Отрывок
----------------------------------------

Культура растафари - Сосновский Николай. Страница 26

3. Рэггей — музыкальный манифест панафриканизма; от культа к субкультуре

Для духовного взаимно очистительного общения в растафари культового периода, как считалось, хорошо помогал «ризонинг» (от англ. «аргументированное рассуждение»), который М. Роу описывает как «традиционный способ обмена информацией, сопоставления взглядов, интерпретации Библии». [185] Это были регулярные коллективные обсуждения всего, что волновало братию. Их также называли «chant» («песнопение»), и проходили они под барабаны «наябинги», в весьма торжественной обстановке. Дискуссии и проповеди перемежались музыкой и пением, а также ритуальным курением марихуаны.

----------------------------------------

Сохранённые данные
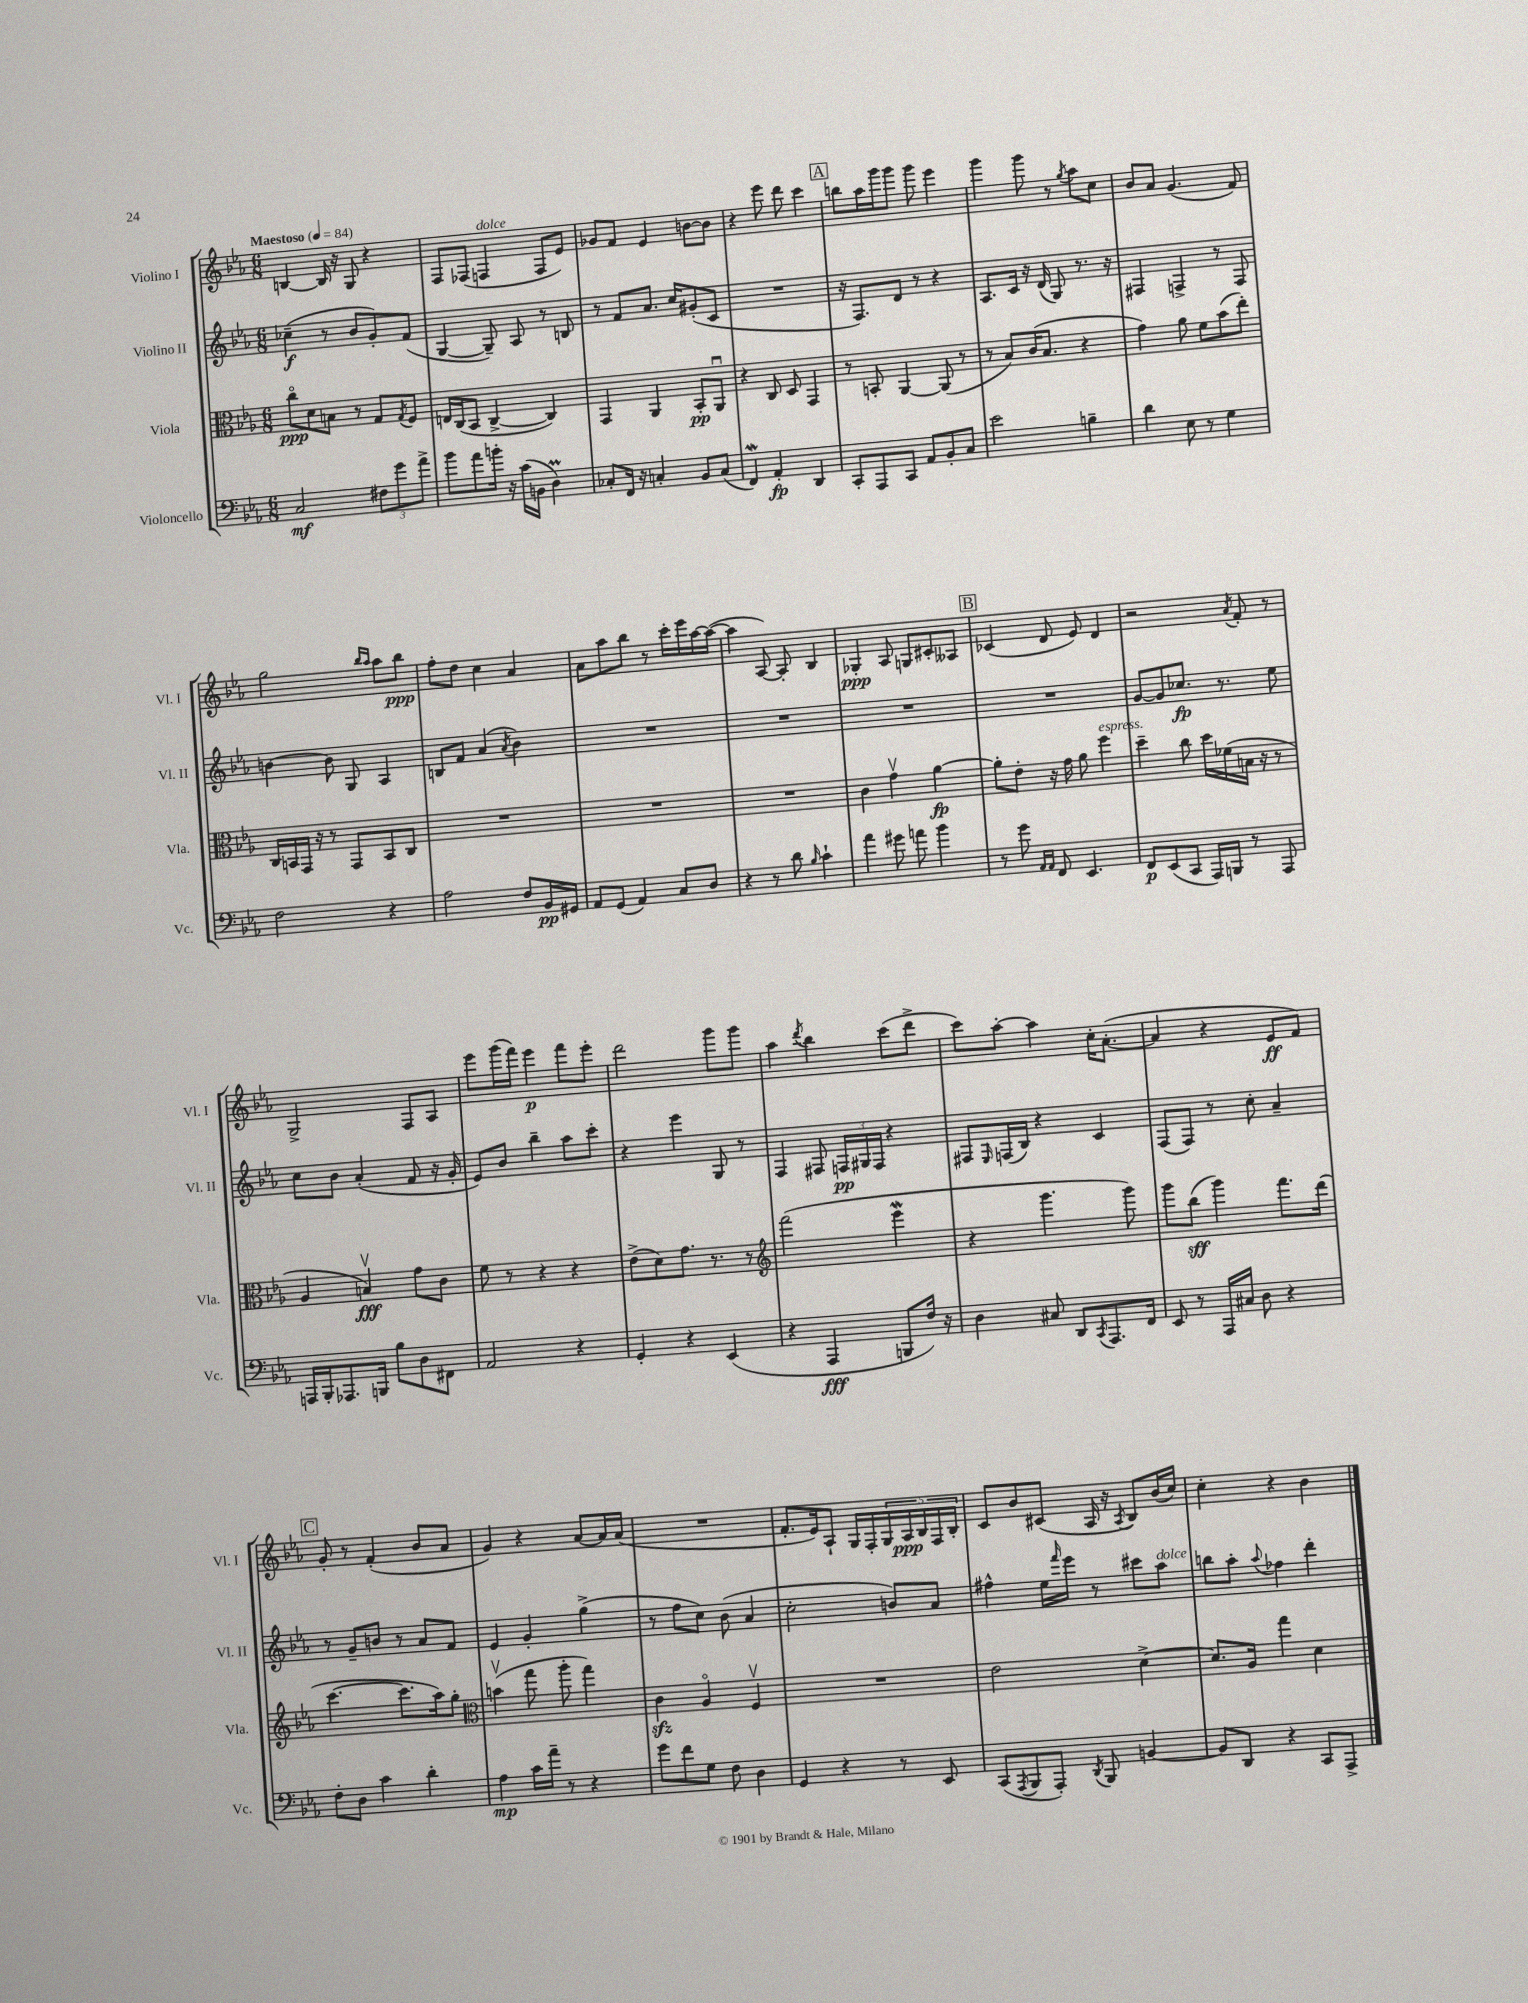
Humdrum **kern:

**kern	**kern	**kern	**kern
*staff4	*staff3	*staff2	*staff1
*clefF4	*clefC3	*clefG2	*clefG2
*k[b-e-a-]	*k[b-e-a-]	*k[b-e-a-]	*k[b-e-a-]
*M6/8	*M6/8	*M6/8	*M6/8
*MM84	*MM84	*MM84	*MM84
2C	8cco	(4cc-~	[4B
.	8d	.	.
.	8B	8r	16B]
.	.	.	16r
.	8r	8b-	8G
12F#	8G	8g')	4r
12g	.	.	.
.	8qG	.	.
.	8F	(8f	.
12a-^	.	.	.
=	=	=	=
8b-	16E	[4G	8F
.	(16C	.	.
8a-	8BB-	.	(8F-
16b'	[4C^	8G~])	4F
16r	.	.	.
(16c	.	8A-	.
16BB	.	.	.
4D)	4C])	8r	8F
.	.	8B	8e-)
=	=	=	=
8C-'	4GG	8r	8g-
16FF	.	8f	8f
16r	.	.	.
4C'	4AA-	8.a-	4e-
.	.	16cc	.
8BB-	8BB-'	(8g#'	[8b
(8C	8AA-u	8c	8b]
=	=	=	=
4FF)	4r	2.r	4r
4AA-'	8C	.	8eee-
.	8D	.	8ddd
4DD	4GG	.	4ccc
=	=	=	=
8CC'	8r	16r	8bb
.	.	8.F)	.
8AAA-	8BB'	.	16aa-
.	.	.	16ggg
8CC	[4AA-	8d	8ggg
8AA-	.	8r	8ggg
8BB-'	(8AA-]	4r	4eee-
8C	8r	.	.
=	=	=	=
2e-	8r	8.A-	4ggg
.	8B-)	.	.
.	.	16c	.
.	(16c	16r	8ggg
.	8.B-	(16d	.
.	.	8G)	8r
.	.	.	8qgg
4B~	4r	8.r	8aa-
.	.	.	8cc
.	.	16r	.
=	=	=	=
4d	4g)	4F#	8b-
.	.	.	8a-
8E-	8a-	4F^	(4.g
8r	8f	.	.
4G	(8b-	8r	.
.	8ee-')	8F	8f)
=	=	=	=
2F	16C	[4b	2gg
.	16BB	.	.
.	16GG	.	.
.	16r	.	.
.	8r	8b]	.
.	8GG	8G	.
.	.	.	16qqbb-
.	.	.	16qqaa-
4r	8BB	4A-	8aa-
.	8C	.	8bb-
=	=	=	=
2A-	2.r	8B	8ff'
.	.	8f	8dd
.	.	(4a-	4cc
.	.	8qa-	.
8F	.	4b-)	4a-
16BB-	.	.	.
16GG#	.	.	.
=	=	=	=
8AA-	2.r	2.r	8a-
(8GG	.	.	8aa-
4AA-)	.	.	8bb-
.	.	.	8r
8C	.	.	16ccc'
.	.	.	16eee-
8D	.	.	[16aa-
.	.	.	(16aa-_
=	=	=	=
4r	2.r	2.r	4aa-]
8r	.	.	[8A-)
8d	.	.	8A-']
16qqB-	.	.	.
4c`	.	.	4B-
=	=	=	=
4a-	4c	2.r	4G-'
8g#	4gv	.	8A-
8a	.	.	8G
4b-	[4a-	.	8c#'
.	.	.	8A--
=	=	=	=
8r	8a-']	2.r	(4c-
8g	8e-'	.	.
16qqAA-	.	.	.
16qqAA-	.	.	.
8FF	16r	.	8d
.	16g	.	.
4.EE-	8a-	.	8e-)
.	4ff	.	4d
=	=	=	=
8FF	4dd~	[8g	2r
(8EE-	.	8g]	.
8CC	8cc	8.cc-	.
16AAA-)	16dd	.	.
16BBB	(16f-	8.r	.
.	.	.	8qa-
8r	16B	.	8f'
.	16r	.	.
8AAA-	8r	8ee-	8r
=	=	=	=
16AAA	4A-	8cc	2G^
16BBB-'	.	.	.
8.AAA-	.	8b-	.
.	4Bv)	(4a-'	.
16BBB	.	.	.
8B-	.	.	.
8D	8g	8f	8F
8FF#	8c	16r	8A-
.	.	16g'	.
=	=	=	=
2AA-	8f	8e-)	8eee-
.	8r	8b-	(16ggg
.	.	.	16fff)
.	4r	4bb-~	4eee-
4r	4r	8aa-	8fff
.	.	8ccc'	8eee-'
=	=	=	=
4GG'	(8e-^	4r	2ddd
.	8d)	.	.
4r	8.g	4eee-	.
.	8.r	.	.
(4EE-	.	8G	8ggg
.	8r	8r	8ggg
=	=	=	=
*	*clefG2	*	*
4r	(2fff	4F	4aa-
.	.	.	8qddd
4AAA-	.	8F#	4bb-
.	.	24F	.
.	.	24G#	.
.	.	24F	.
8BBB	4eee-	4r	(8ccc
16F)	.	.	8ddd^
16r	.	.	.
=	=	=	=
4D	4r	8F#	8ccc)
.	.	16qqE-	.
.	.	(16F	[8aa-'
.	.	16B-)	.
8C#	4.ggg	4r	4aa-]
8DD	.	.	.
8qCC	.	.	.
8.AAA-	.	4c	16cc'
.	.	.	([8.a-'
.	8ggg)	.	.
16FF	.	.	.
=	=	=	=
8EE-	8ggg	(8F	4a-]
8r	(8bb-	8F)	.
16AAA-	4ggg)	8r	4r
16C#	.	.	.
8D	.	8cc'	.
4r	8.fff	4a-~	8e-
.	.	.	8f)
.	(16ddd	.	.
=	=	=	=
8F'	[4.ccc	8r	8g'
8D	.	8g~	8r
4c	.	8b	(4f'
.	8.ccc]	8r	.
4d'	.	8a-	8b-
.	16aa-)	.	.
.	8gg'	8f	8a-
=	=	=	=
*	*clefC3	*	*
4A-	(4bv	4e-	4g)
16c	8gg	4g'	4r
16a-~	.	.	.
8r	8aa-'	.	.
4r	4gg)	(4gg^	[8a-
.	.	.	16a-]
.	.	.	(16a-
=	=	=	=
8g	4c	8r	2.r
8f	.	8ff	.
8G	4A-o	8cc)	.
8F	.	(8b-	.
4D	4Fv	4a-	.
=	=	=	=
4GG	2.r	2cc'	8.f'
.	.	.	16e-)
4r	.	.	8A-`
.	.	.	16G
.	.	.	16F'
8r	.	8b)	20G
.	.	.	20A-
.	.	.	20B-
8EE-	.	8a-	.
.	.	.	20F
.	.	.	20B-'
=	=	=	=
(8CC	2e-	4ff#^^	8c
8qAAA-	.	.	.
8BBB-	.	.	8b-
8AAA-')	.	16ee-	(8c#
.	.	16qqfff	.
.	.	16eee-	.
8qDD	.	.	.
8BBB-	.	8r	16A-
.	.	.	16r
.	.	.	8qA-
[4BB	[4d^	8ccc#	8B-)
.	.	8aa-	(16b-
.	.	.	16cc)
=	=	=	=
8BB]	8.d]	8bb	4cc'
8DD	.	8aa-'	.
.	16A-	.	.
.	.	8qqaa-	.
4r	4gg	4ff-	4r
8CC	4d	4ddd'	4b-
8AAA-^	.	.	.
==	==	==	==
*-	*-	*-	*-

----------------------------------------

Что нужно сделать
• 1. Перепечатайте из отрывка о культуре растафари фрагмент от слов «3. Рэггей — музыкальный» до слов «ритуальным курением марихуаны.» включительно.
• 2. Под какие барабаны, согласно отрывку о культуре растафари, проходил «ризонинг»?

Ответы по заданиям
• 1.
3. Рэггей — музыкальный манифест панафриканизма; от культа к субкультуре

Для духовного взаимно очистительного общения в растафари культового периода, как считалось, хорошо помогал «ризонинг» (от англ. «аргументированное рассуждение»), который М. Роу описывает как «традиционный способ обмена информацией, сопоставления взглядов, интерпретации Библии». [185] Это были регулярные коллективные обсуждения всего, что волновало братию. Их также называли «chant» («песнопение»), и проходили они под барабаны «наябинги», в весьма торжественной обстановке. Дискуссии и проповеди перемежались музыкой и пением, а также ритуальным курением марихуаны.

• 2. Под барабаны «наябинги».